## Supplied data:
********
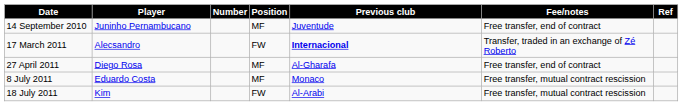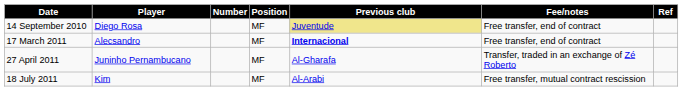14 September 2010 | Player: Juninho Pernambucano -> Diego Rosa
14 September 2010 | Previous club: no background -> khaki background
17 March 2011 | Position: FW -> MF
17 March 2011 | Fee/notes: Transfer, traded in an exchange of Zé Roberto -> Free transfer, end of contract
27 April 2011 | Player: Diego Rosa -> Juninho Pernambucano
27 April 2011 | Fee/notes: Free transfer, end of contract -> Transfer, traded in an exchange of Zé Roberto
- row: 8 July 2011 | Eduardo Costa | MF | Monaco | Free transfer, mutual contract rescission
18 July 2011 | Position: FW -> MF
********
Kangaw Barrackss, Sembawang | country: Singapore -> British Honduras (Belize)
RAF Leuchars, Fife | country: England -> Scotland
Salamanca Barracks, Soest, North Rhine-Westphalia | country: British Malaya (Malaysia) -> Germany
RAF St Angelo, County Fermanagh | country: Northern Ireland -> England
********
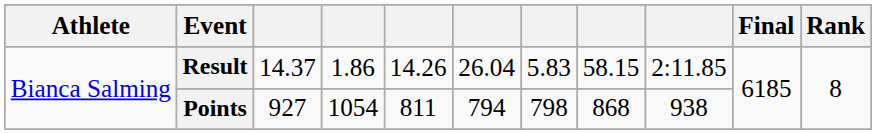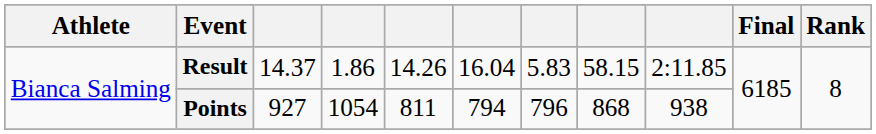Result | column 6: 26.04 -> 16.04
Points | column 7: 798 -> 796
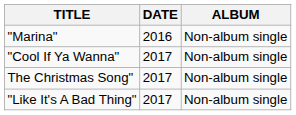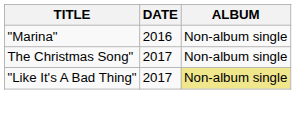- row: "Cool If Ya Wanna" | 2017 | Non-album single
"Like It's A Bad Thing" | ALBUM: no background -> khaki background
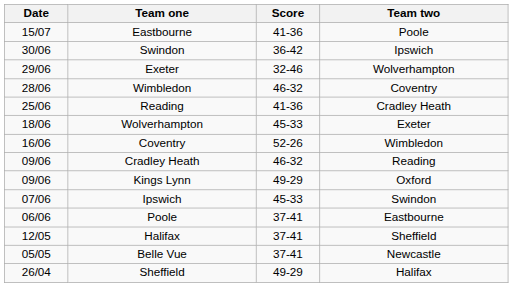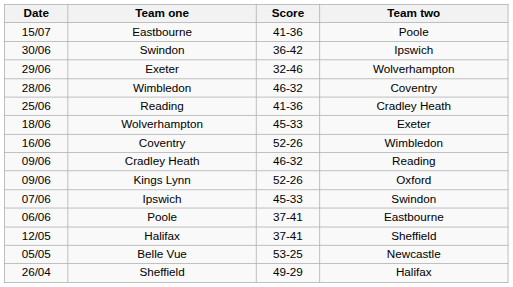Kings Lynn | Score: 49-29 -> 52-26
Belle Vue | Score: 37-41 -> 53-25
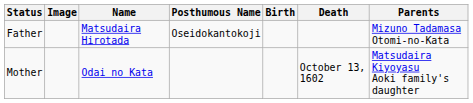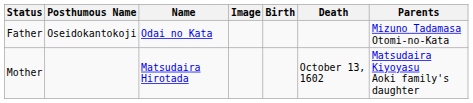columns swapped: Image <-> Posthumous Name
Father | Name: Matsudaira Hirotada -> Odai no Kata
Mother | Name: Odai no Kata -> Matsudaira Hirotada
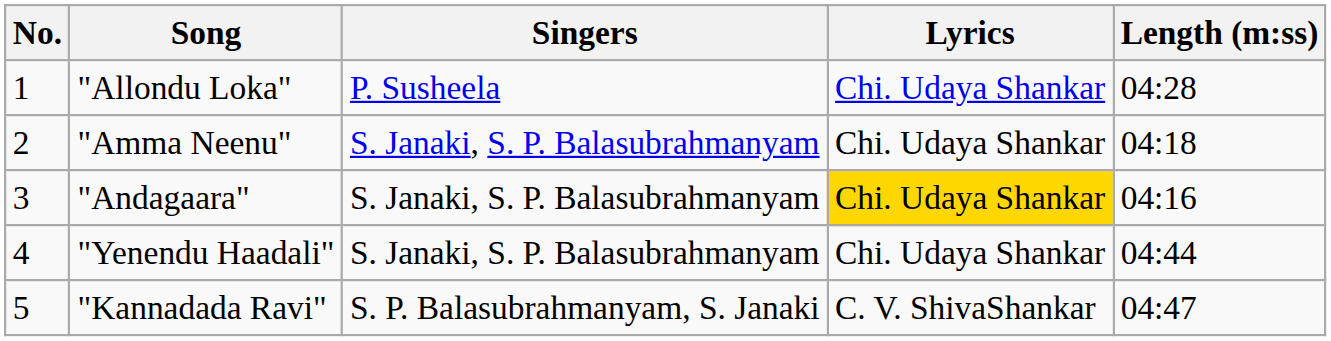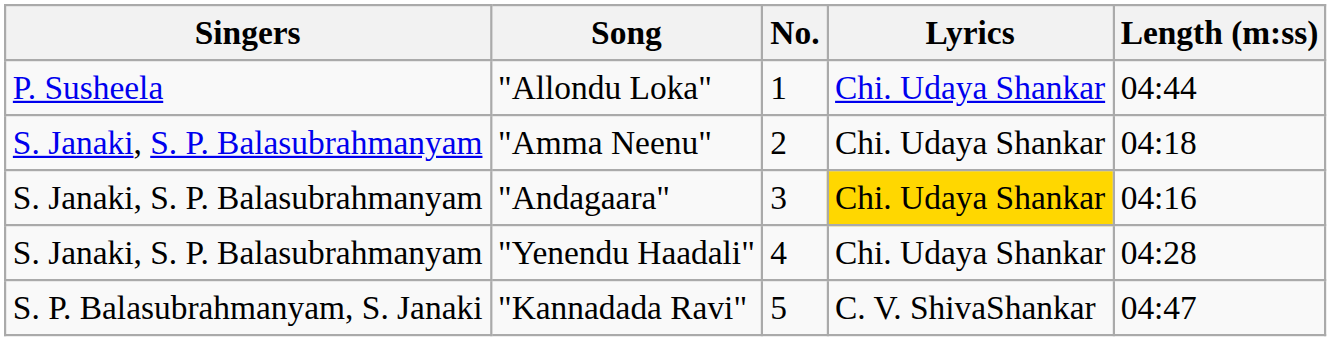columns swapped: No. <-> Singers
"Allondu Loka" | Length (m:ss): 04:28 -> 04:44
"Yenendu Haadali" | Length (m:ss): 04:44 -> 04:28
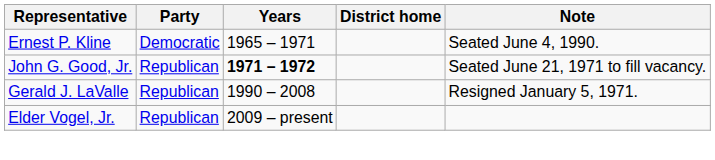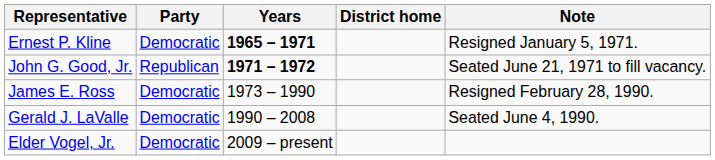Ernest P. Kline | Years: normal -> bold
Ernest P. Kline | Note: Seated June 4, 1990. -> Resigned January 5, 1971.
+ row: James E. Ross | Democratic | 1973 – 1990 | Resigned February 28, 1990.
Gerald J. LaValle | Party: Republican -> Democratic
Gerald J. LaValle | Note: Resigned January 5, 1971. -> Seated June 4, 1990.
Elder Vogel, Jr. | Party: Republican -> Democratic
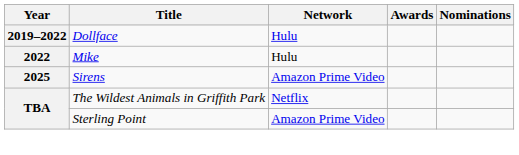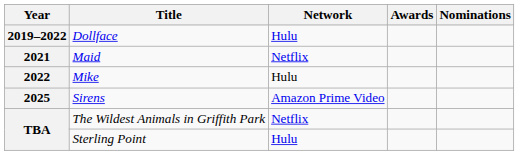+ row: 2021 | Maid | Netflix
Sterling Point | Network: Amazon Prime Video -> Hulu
********
## Exercise directions:
Can you print the rows from the one containing "Result | column 6: 26.04 -> 16.04" up to and including the one containing "Sterling Point |", unchanged and without the pictures?

## Response:
Result | column 6: 26.04 -> 16.04
Points | column 7: 798 -> 796
- row: "Cool If Ya Wanna" | 2017 | Non-album single
"Like It's A Bad Thing" | ALBUM: no background -> khaki background
Kings Lynn | Score: 49-29 -> 52-26
Belle Vue | Score: 37-41 -> 53-25
columns swapped: Image <-> Posthumous Name
Father | Name: Matsudaira Hirotada -> Odai no Kata
Mother | Name: Odai no Kata -> Matsudaira Hirotada
columns swapped: No. <-> Singers
"Allondu Loka" | Length (m:ss): 04:28 -> 04:44
"Yenendu Haadali" | Length (m:ss): 04:44 -> 04:28
Ernest P. Kline | Years: normal -> bold
Ernest P. Kline | Note: Seated June 4, 1990. -> Resigned January 5, 1971.
+ row: James E. Ross | Democratic | 1973 – 1990 | Resigned February 28, 1990.
Gerald J. LaValle | Party: Republican -> Democratic
Gerald J. LaValle | Note: Resigned January 5, 1971. -> Seated June 4, 1990.
Elder Vogel, Jr. | Party: Republican -> Democratic
+ row: 2021 | Maid | Netflix
Sterling Point | Network: Amazon Prime Video -> Hulu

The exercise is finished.